*Dataset excerpts:*
=-=-=

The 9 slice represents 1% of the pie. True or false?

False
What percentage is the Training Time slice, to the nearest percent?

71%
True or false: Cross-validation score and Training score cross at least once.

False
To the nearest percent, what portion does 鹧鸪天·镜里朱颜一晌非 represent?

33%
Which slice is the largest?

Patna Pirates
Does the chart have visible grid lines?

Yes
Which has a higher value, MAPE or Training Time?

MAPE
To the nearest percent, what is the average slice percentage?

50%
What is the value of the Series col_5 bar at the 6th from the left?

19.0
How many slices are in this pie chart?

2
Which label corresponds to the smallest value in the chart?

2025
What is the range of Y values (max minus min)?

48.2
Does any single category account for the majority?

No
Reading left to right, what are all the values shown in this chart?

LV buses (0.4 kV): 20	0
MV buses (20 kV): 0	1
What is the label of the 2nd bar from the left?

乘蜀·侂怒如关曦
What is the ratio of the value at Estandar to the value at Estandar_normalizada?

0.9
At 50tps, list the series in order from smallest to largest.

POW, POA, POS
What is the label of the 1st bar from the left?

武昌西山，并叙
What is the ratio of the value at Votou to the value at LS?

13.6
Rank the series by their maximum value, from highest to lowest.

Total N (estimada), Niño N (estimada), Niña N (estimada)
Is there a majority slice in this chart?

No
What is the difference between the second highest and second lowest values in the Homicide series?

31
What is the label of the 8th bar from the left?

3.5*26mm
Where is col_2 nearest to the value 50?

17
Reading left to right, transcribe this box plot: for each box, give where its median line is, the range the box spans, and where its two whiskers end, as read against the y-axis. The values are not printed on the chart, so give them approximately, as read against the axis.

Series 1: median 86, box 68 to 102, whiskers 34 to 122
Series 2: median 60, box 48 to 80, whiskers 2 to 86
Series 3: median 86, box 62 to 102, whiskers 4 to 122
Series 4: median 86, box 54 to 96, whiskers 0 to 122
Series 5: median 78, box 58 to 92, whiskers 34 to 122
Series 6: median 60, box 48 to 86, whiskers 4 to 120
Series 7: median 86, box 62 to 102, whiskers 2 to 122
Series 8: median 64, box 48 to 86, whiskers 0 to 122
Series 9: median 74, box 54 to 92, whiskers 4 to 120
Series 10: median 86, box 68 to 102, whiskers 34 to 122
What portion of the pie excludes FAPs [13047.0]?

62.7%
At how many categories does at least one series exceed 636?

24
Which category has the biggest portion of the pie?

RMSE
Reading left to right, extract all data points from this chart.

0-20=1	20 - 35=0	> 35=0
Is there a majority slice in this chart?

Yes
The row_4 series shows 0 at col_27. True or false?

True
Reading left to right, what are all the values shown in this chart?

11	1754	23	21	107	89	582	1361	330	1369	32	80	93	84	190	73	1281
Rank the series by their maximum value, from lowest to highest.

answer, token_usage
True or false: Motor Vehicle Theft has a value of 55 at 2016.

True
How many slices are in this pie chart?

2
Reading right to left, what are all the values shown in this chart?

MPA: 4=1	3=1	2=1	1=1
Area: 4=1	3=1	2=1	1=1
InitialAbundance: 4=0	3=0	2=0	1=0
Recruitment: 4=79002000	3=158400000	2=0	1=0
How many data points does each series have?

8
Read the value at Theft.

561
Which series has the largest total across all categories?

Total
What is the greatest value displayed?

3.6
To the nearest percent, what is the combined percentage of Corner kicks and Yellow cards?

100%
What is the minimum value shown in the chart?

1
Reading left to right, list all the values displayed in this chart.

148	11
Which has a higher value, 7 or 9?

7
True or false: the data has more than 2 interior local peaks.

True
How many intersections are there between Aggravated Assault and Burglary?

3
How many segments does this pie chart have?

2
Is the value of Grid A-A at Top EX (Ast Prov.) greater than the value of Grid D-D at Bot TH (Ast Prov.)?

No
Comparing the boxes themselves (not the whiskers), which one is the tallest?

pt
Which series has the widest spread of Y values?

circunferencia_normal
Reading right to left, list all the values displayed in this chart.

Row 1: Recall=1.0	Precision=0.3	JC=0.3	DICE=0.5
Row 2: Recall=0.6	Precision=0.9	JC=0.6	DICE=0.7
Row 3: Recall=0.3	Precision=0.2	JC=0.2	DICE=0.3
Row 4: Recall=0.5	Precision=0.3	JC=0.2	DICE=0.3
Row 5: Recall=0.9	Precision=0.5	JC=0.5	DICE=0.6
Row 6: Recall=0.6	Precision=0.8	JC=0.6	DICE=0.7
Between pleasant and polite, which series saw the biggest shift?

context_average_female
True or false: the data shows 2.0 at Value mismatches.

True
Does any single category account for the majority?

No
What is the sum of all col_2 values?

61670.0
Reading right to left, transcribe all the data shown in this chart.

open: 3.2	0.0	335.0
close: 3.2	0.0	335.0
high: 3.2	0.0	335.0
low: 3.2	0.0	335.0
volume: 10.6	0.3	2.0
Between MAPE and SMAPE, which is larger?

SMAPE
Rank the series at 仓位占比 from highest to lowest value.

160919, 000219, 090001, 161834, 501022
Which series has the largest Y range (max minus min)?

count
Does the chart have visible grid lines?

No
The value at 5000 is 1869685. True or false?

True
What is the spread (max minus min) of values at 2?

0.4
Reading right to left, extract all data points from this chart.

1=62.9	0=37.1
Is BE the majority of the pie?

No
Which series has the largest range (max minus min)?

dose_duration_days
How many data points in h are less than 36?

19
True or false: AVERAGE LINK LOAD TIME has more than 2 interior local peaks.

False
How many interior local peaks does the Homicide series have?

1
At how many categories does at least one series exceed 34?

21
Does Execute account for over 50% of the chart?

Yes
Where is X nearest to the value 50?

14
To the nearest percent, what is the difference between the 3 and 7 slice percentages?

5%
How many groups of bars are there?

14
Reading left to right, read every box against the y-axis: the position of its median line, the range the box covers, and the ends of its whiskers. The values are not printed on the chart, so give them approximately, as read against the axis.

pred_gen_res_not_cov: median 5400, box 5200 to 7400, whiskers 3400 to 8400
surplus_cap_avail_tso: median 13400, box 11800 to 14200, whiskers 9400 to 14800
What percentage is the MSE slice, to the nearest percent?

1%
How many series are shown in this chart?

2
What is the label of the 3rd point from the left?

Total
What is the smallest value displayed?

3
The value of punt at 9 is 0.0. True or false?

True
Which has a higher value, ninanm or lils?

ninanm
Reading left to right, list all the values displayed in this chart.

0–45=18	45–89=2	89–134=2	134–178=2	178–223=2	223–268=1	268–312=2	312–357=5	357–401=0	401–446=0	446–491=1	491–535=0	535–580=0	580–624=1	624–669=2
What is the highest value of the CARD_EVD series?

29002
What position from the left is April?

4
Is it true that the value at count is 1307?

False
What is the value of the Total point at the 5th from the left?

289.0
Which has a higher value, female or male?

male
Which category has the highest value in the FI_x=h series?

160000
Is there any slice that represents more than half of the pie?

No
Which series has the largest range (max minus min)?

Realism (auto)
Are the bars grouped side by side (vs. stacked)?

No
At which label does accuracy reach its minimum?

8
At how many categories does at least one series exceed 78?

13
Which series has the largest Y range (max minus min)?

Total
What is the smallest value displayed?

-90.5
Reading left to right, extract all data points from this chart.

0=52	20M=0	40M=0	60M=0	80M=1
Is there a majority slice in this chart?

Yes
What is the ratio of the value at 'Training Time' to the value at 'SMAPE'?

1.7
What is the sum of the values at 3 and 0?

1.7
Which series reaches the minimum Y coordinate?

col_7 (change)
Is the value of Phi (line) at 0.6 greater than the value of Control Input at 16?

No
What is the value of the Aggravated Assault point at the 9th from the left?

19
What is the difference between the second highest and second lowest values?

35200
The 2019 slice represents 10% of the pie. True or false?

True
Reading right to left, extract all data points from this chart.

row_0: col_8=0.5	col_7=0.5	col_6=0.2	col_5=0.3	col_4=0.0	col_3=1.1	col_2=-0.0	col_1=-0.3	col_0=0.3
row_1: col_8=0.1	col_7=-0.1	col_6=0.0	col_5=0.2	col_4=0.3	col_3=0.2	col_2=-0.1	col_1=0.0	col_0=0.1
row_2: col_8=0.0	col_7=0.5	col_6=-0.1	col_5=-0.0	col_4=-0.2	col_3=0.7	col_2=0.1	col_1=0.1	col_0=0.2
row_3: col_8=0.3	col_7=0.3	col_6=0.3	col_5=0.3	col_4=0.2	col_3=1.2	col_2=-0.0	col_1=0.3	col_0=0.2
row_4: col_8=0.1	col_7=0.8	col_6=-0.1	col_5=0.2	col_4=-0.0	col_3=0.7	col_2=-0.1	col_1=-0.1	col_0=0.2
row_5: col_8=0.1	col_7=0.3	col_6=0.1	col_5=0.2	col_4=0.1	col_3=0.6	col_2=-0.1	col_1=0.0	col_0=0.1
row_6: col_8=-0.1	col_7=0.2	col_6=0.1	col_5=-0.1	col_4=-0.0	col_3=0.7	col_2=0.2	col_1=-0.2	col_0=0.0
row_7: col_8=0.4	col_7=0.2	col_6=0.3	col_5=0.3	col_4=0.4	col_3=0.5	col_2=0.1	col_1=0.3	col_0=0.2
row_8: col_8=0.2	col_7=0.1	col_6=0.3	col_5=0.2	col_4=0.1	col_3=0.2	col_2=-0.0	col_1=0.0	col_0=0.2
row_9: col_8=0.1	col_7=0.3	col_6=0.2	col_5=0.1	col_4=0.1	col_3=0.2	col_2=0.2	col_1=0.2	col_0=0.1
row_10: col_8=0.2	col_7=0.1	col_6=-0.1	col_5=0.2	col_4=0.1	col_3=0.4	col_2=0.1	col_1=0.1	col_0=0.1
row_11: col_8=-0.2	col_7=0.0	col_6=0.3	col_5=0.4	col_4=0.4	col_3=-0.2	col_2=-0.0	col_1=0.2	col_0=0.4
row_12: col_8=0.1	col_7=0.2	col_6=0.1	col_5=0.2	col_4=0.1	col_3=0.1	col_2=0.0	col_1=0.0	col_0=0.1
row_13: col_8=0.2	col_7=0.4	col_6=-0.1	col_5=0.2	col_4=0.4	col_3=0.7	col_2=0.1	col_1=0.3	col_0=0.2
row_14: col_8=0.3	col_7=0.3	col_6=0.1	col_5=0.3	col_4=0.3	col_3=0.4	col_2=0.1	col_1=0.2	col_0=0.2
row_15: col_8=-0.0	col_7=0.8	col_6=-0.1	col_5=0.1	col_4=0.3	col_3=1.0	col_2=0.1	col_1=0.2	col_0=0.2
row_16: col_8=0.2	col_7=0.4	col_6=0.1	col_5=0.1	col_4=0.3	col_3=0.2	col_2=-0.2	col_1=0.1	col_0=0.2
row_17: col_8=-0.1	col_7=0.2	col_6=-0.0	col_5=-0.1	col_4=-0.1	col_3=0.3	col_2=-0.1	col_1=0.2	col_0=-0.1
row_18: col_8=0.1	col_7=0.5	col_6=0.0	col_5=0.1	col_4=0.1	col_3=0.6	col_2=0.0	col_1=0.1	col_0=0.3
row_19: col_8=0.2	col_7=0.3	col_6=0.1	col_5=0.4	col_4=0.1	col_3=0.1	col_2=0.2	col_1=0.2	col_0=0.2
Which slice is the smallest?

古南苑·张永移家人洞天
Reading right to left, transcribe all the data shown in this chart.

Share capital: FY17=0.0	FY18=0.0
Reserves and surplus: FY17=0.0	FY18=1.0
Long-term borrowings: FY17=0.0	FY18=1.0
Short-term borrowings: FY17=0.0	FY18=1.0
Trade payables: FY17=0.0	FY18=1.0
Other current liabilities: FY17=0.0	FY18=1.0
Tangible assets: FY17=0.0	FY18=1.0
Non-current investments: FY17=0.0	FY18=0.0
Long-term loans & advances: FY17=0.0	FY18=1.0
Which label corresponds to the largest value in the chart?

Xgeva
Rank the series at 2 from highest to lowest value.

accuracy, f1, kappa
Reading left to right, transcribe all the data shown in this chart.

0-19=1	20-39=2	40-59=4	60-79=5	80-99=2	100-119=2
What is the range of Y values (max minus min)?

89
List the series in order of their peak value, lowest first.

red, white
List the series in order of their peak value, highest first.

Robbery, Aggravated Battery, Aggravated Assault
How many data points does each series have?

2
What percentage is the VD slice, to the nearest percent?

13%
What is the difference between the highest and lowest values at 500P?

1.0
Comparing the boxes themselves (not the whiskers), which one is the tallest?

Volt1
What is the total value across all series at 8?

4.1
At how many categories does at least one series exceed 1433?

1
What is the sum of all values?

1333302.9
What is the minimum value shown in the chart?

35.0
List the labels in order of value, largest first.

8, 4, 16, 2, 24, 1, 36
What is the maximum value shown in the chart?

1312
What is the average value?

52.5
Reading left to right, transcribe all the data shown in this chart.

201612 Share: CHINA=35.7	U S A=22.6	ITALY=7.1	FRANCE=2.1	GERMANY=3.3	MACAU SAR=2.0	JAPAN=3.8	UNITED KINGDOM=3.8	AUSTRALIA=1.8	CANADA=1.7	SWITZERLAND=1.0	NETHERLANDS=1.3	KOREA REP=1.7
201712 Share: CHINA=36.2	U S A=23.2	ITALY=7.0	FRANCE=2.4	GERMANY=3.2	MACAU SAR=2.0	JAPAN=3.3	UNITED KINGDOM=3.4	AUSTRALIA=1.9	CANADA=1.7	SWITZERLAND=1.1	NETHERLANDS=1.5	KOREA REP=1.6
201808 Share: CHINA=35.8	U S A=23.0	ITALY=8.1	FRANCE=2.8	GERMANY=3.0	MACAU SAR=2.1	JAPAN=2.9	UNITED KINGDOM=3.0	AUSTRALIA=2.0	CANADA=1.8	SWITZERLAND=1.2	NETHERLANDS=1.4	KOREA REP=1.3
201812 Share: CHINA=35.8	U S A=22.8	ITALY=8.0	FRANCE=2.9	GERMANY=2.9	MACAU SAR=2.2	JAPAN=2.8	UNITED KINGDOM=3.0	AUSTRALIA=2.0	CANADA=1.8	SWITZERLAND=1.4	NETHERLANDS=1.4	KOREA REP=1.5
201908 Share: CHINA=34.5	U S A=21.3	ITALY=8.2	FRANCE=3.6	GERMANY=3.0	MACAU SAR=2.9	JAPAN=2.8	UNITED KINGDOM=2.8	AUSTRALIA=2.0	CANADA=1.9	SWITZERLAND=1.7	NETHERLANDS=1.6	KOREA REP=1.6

=-=-=

*To-do item:* Reproduce the entries from the line that contains "dose_duration_days" through the line that contains "How many groups of bars are there?", substituting "internal" for "interior" and changing nothing else.

*Finished task:*
dose_duration_days
How many data points in h are less than 36?

19
True or false: AVERAGE LINK LOAD TIME has more than 2 internal local peaks.

False
How many internal local peaks does the Homicide series have?

1
At how many categories does at least one series exceed 34?

21
Does Execute account for over 50% of the chart?

Yes
Where is X nearest to the value 50?

14
To the nearest percent, what is the difference between the 3 and 7 slice percentages?

5%
How many groups of bars are there?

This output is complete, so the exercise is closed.